═══ STUDY TEXT
There is an interaction between the info endpoint and the data endpoint, because the header from the info endpoint describes the record structure of data emitted by the data endpoint. Thus after a single call to the info endpoint, a client could make multiple calls to the data endpoint (for multiple time ranges, for example) with the expectation that each data response would contain records described by the single call to the info endpoint. The data endpoint can optionally prefix the data stream with header information, potentially obviating the need for the info endpoint. But the info endpoint is useful in that allows clients to learn about a dataset without having to make a data request.

Both the info and data endpoints take an optional request parameter (recall the definition of request parameter in the introduction) called parameters that allows users to restrict the dataset parameters listed in the header and data stream, respectively. This enables clients (that already have a list of dataset parameters from a previous info or data request) to request a header for a subset of parameters that will match a data stream for the same subset of parameters. Consider the following dataset header for a fictional dataset with the identifier MY_MAG_DATA.

{  "HAPI": "1.0",
   "creationDate”: "2016-06-15T12:34"
   "parameters": [
       { "name": "Time",
         "type": "isotime",
         "length": 24 },
       { "name": "Bx", "type": "double", "units": "nT" },
       { "name": "By", "type": "double", "units": "nT" },
       { "name": "Bz", "type": "double", "units": "nT" },
    ]
}

An info request like this:

http://example.com/hapi/info?id=MU_MAG_DATA&parameters=Bx

would result in a header listing only the one dataset parameter:

{  "HAPI": "1.0",
   "creationDate”: "2016-06-15T12:34"
   "parameters": [
       { "name": "Time",
         "type": "isotime",
         "length": 24 },
       { "name": "Bx", "type": "double", "units": "nT" },
    ]
}

Note that the time parameter is still included as the first dataset parameter, even if not requested.
══════
═══ INFORMATION
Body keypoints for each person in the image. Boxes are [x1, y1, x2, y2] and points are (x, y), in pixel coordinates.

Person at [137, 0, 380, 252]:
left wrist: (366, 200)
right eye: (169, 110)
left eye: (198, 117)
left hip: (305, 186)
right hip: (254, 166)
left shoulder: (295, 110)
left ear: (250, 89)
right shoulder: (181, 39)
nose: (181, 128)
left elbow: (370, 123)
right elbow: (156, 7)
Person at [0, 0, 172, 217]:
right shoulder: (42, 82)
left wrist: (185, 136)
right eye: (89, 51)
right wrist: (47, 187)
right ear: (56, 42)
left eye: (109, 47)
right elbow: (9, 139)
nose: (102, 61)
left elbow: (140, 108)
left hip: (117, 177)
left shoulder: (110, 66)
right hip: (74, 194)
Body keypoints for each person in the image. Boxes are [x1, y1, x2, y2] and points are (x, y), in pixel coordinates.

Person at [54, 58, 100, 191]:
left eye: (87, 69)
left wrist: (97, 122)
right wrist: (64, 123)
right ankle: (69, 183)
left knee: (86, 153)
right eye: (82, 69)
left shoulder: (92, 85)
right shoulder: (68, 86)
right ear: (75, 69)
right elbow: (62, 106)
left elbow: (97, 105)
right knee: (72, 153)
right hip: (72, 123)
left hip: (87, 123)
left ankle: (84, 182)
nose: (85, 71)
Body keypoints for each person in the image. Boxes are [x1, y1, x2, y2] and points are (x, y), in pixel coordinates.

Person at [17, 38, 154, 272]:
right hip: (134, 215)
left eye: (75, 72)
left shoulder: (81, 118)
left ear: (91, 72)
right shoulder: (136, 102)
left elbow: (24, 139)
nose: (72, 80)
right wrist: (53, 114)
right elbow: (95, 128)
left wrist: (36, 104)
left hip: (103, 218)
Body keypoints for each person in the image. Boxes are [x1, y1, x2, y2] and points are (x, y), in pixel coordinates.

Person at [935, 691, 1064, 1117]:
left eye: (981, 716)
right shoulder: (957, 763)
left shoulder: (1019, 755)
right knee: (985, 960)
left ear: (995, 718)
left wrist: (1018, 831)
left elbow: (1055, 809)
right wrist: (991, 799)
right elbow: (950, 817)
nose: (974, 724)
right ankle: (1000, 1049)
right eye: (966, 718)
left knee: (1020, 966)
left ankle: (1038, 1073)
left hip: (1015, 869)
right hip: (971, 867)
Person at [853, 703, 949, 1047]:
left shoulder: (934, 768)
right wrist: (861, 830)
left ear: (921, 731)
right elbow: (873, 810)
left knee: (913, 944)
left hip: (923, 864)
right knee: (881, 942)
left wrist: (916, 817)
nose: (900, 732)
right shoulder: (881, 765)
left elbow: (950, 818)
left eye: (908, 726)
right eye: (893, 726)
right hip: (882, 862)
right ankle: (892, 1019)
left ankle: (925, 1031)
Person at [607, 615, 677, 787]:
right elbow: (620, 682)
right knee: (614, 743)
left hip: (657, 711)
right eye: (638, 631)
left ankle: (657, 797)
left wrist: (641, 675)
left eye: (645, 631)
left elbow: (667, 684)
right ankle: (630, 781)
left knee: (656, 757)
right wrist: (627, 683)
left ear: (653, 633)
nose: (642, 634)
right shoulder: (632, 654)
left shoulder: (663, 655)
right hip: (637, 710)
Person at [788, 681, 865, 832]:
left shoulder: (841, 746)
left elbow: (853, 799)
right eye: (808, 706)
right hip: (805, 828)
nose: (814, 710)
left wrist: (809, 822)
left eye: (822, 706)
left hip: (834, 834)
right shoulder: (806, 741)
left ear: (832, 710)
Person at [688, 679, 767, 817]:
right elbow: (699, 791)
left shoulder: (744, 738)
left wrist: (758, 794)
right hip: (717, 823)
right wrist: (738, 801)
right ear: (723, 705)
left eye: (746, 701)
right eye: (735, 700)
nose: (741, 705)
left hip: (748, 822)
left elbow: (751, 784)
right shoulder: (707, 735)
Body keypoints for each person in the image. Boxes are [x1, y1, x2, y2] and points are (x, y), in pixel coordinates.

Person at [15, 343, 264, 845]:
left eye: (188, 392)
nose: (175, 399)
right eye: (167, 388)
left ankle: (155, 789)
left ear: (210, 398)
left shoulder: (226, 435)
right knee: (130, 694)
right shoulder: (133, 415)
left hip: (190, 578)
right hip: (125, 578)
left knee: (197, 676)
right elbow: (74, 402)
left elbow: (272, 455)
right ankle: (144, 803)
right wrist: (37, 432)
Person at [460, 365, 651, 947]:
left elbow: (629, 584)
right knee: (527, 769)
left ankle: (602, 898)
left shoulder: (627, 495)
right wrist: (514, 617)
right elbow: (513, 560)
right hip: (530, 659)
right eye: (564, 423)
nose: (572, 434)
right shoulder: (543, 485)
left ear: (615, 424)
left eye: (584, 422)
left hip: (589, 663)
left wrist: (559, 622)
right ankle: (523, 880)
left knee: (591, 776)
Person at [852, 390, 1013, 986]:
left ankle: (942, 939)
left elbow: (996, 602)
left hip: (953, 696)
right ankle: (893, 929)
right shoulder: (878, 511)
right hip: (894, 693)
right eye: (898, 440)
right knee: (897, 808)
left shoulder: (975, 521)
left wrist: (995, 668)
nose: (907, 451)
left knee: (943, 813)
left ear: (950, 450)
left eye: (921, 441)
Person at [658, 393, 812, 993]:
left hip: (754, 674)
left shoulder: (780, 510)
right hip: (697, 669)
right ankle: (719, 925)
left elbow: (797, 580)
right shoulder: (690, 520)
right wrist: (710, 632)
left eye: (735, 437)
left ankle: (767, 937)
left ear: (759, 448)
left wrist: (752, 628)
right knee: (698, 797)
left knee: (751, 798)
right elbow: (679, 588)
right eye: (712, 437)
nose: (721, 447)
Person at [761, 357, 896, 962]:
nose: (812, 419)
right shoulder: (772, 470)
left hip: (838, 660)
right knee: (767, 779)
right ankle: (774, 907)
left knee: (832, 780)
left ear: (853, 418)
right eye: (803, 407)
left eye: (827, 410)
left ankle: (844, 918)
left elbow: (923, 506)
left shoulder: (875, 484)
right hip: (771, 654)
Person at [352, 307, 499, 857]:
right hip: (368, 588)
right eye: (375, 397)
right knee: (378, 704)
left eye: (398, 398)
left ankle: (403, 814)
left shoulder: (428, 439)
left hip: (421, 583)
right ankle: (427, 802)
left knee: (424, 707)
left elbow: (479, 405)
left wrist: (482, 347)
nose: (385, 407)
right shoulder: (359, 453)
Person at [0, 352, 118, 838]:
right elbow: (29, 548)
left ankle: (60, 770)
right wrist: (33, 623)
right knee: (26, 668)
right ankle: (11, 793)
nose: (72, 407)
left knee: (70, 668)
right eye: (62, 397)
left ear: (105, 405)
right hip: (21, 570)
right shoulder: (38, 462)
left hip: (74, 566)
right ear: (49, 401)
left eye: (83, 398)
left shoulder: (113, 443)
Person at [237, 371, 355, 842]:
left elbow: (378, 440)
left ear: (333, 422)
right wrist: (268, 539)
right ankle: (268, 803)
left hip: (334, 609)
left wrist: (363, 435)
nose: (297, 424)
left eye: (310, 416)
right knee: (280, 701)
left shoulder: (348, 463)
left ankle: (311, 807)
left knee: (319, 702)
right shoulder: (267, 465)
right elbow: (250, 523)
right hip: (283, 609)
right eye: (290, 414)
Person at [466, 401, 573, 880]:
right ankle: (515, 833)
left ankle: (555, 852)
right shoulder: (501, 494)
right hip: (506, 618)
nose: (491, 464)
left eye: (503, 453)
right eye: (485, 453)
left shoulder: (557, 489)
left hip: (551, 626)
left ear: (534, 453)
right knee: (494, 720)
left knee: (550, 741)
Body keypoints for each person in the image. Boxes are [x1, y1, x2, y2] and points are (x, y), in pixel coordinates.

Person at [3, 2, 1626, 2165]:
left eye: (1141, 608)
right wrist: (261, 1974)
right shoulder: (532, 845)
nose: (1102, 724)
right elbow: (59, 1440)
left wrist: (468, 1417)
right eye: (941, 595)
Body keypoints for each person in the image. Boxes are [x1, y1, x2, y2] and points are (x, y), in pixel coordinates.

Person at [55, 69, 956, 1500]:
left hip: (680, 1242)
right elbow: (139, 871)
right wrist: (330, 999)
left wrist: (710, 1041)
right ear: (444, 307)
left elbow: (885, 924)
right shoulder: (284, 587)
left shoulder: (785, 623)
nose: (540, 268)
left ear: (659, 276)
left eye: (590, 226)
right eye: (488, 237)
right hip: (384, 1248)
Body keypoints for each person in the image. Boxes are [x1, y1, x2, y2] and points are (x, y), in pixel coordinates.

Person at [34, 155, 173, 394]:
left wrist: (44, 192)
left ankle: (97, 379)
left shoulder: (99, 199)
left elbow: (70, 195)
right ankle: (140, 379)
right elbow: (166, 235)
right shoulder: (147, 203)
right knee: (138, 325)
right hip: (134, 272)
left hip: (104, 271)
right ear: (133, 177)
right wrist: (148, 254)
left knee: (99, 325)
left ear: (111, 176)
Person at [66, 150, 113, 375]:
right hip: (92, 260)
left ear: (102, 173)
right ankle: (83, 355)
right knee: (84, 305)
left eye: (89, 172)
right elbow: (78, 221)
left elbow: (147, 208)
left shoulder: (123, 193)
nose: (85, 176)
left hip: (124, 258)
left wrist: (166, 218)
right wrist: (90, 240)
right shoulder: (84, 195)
══════
TASK 1:
Duplicate a passage from the HAPI endpoint text: begin at the words "There is an" and stop after "a data request.".
TASK 2:
Answer these questions from the HAPI endpoint text, one answer per line:
(a) What is the name of the optional request parameter that both the info and data endpoints accept?
(b) What identifier does the text give the fictional dataset whose header it shows?
(c) Which dataset parameter is still included first in the header even when it is not requested?

RESPONSE BOX 1:
There is an interaction between the info endpoint and the data endpoint, because the header from the info endpoint describes the record structure of data emitted by the data endpoint. Thus after a single call to the info endpoint, a client could make multiple calls to the data endpoint (for multiple time ranges, for example) with the expectation that each data response would contain records described by the single call to the info endpoint. The data endpoint can optionally prefix the data stream with header information, potentially obviating the need for the info endpoint. But the info endpoint is useful in that allows clients to learn about a dataset without having to make a data request.

RESPONSE BOX 2:
(a) parameters
(b) MY_MAG_DATA
(c) The time parameter